Before I go further with my speculation on Q-waves, I wanted to post an excerpt from Carol Bowman's book, Return from Heaven, which deals with reincarnation within the same (sometimes extended) family. One of the readers of this blog suggested the book to me some months ago. Unfortunately, so much time has passed that I don't remember who it was. But if you're still reading, thanks!
It really is an fascinating book, despite the paperback's tacky and sentimentalized cover art, and it has persuaded me that reincarnation does take place in at least some cases. This is an idea I resisted for a long time because the prospect of reincarnation has never appealed to me. But "the facts beat me," as Alfred Russel Wallace said in explaining his reluctant adoption of spiritualism.
Bowman, who maintains a Web site about reincarnation, has investigated many of these cases. Unlike well-known researcher Ian Stevenson, Bowman concentrates on cases in the United States. She has found some doozies, and the story of a small boy named Sam is one of them. It's found in Chapter 7, "U-turn in the Womb." Bowman reports,
The story is condensed from the journals the mother, Jodie, kept as it was unfolding. Sam made many more statements not reported here in which he gave accurate details of his birth and at least two past lives, and he described "the other world" where he lived before he was born.
I've condensed the material much more. Those who want the full story and many other interesting and highly evidential case histories are urged to read Carol Bowman's book. Here is a greatly shortened version of Jodie's first-person narrative about Sam and his younger brother, Peyton:
Sam's first word was cousins.... Sam was obsessed with his cousins since he was a baby. When we first took him from Sacramento to visit them in San Francisco, before he could talk, he was visibly changed from the moment he saw them, excited and happy to be with the four cousins and his aunt Molly and uncle David. But his continuing obsession didn't make a lot of sense because the cousins were much older than Sam -- six to twelve years older -- and we didn't visit them more than a couple of times a year.
David and Molly are Jodie's in-laws. Several years earlier, Molly lost twin babies in the eighth month of pregnancy when a kink in the umbilical cord caused the twins to asphyxiate.
Even though I didn't know Molly very well, I asked her to be with me at Sam's birth.... When I told her my due date, October 19, she responded, "Oh, my God, that's the day I lost the twins."...
From the time Sam figured out that the car was the vehicle that would take to his cousins' house, every time we got in the car he would yell, "Cousins! Cousins!"... When we actually did intend to take a family trip to see David and Molly and the cousins, we couldn't tell Sam until the last minute, because if we did he would camp at the front door days in advance...
Once he asked, "Mom, when can I live with the cousins in the big house by the water with the big stairs? ... The stairs which didn't have carpet and I could hear them walking up and down the stairs."... I had no idea what he was talking about....
As he got older, Sam began insisting that Molly's family was his real family.... [Once] Sam burst into the room mad, hands on hips, extremely excited, and asked, "Why it isn't Kevin [David and Molly's oldest child] my big brother?" I tried to stay cool. I explained to him that Kevin was his cousin, not his brother; Peyton was his brother. But Sam would not accept this. "Why isn't Kevin my big brother? Why are you keeping me here?"...

- [Entries shown]:

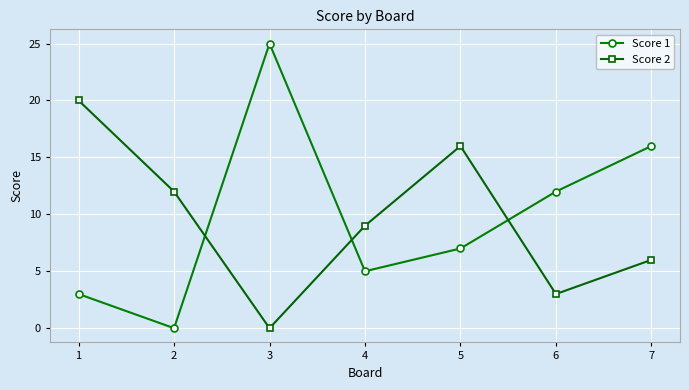

Is it true that Score 1 equals 13 at 3?

False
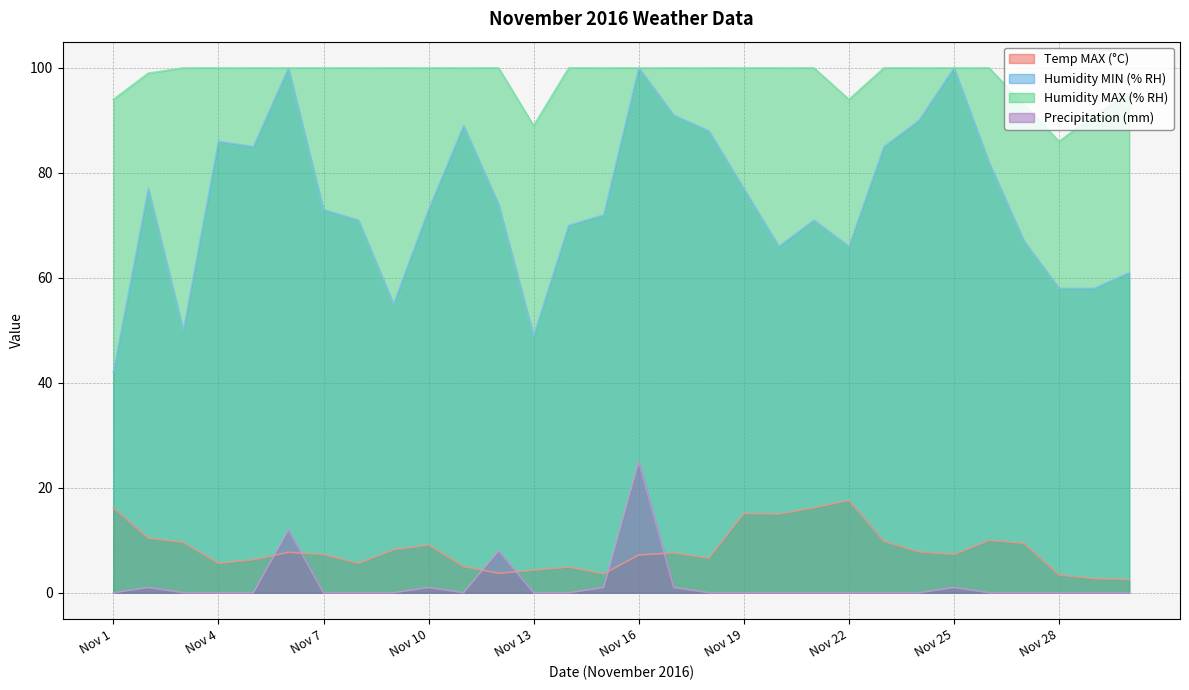

How many distinct data groups are displayed?

4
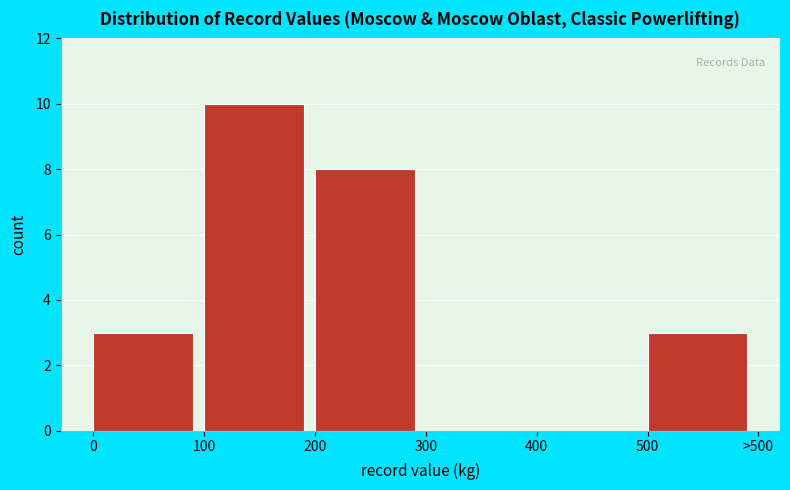

Reading left to right, list all the values displayed in this chart.

0=3	100=10	200=8	300=0	400=0	500=3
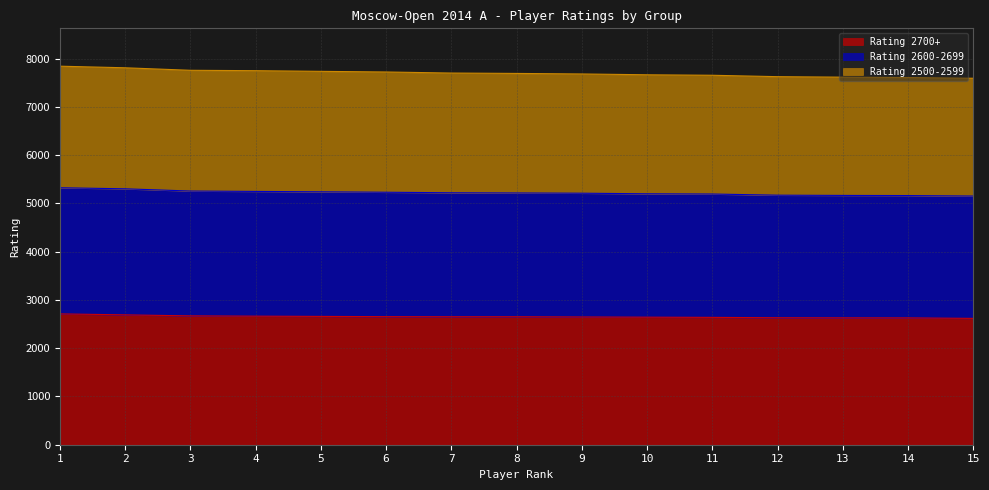

What is the difference between the Rating 2700+ values at 13 and 15?

11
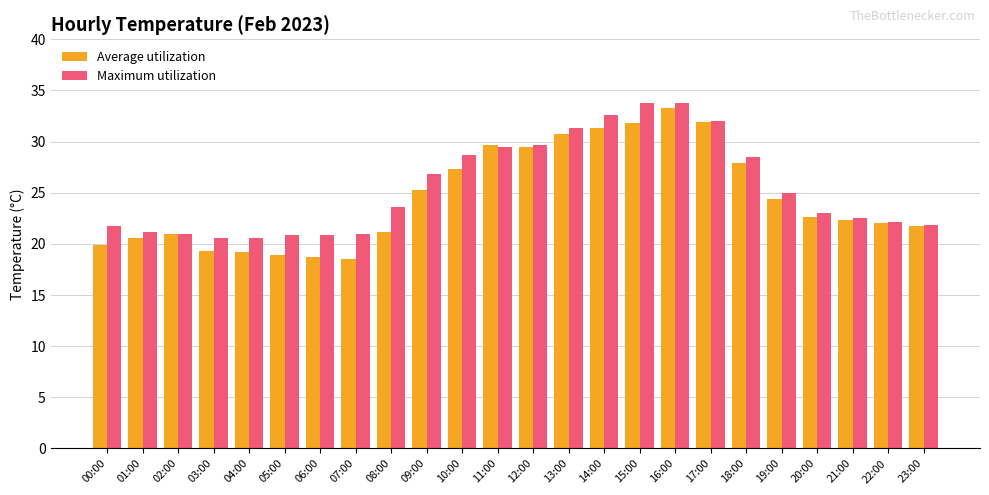

What is the total value across all series at 14:00?

63.9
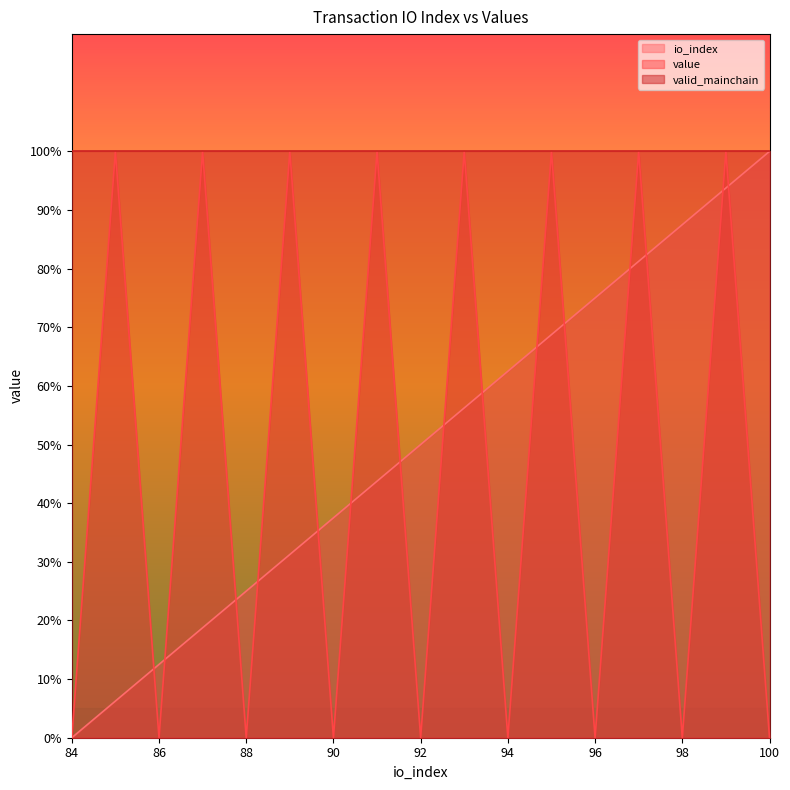

What is the highest value of the io_index series?

100.0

- [To do]:
A: Rewrite the blog post on reincarnation, everything from "I've condensed the" down to "times a year.", using "Fresno" in place of "Sacramento".
B: Extend the blog post on reincarnation past its final sentence.
The entries have no connection to the blog post on reincarnation.

- [Exercise responses]:
A:
I've condensed the material much more. Those who want the full story and many other interesting and highly evidential case histories are urged to read Carol Bowman's book. Here is a greatly shortened version of Jodie's first-person narrative about Sam and his younger brother, Peyton:
Sam's first word was cousins.... Sam was obsessed with his cousins since he was a baby. When we first took him from Fresno to visit them in San Francisco, before he could talk, he was visibly changed from the moment he saw them, excited and happy to be with the four cousins and his aunt Molly and uncle David. But his continuing obsession didn't make a lot of sense because the cousins were much older than Sam -- six to twelve years older -- and we didn't visit them more than a couple of times a year.

B:
Then one evening a few weeks later, we were all winding down before bedtime and Sam asked ... "Do you remember when Peyton and I were in your tummy at the same time?"
Jodie explained that this was incorrect; Sam was born first, and Peyton was born two years later.
Sam got a blank look on his face... then he started laughing with relief and said, "Oh, now I remember. You're wrong, Mom! We were in Aunt Molly's tummy at the same time and we didn't get born! ... Why didn't we get born, Mom? Why didn't we get born?" Then, before I knew it, he took off after his little brother, screaming, "It's all your fault! I told you I wanted to get born really bad and you didn't want to! Tell me how you took me out of there! ... How did you do that?"... Peyton pulled the pacifier out of his mouth, and his little face got more angry than I have ever seen it. He yelled at his big brother, "I wanted Daddy!"
Sam fired back, "I didn't want Daddy, I wanted Uncle David!"
When things calmed down, Sam decided to "figure this out" and
started counting on his fingers. "First I was in Aunt Molly's tummy and I didn't get born. Then I tried to get back into Aunt Molly's tummy but Sophie [Molly's youngest daughter] was there in the way. So I tried to kick her out ... and that didn't work, Mom! Then I got in your tummy and then I got born.... I sure did work hard getting here, Mom!" [A few moments later Sam] asked me, "Does Peyton always have to follow me every time I'm born?"...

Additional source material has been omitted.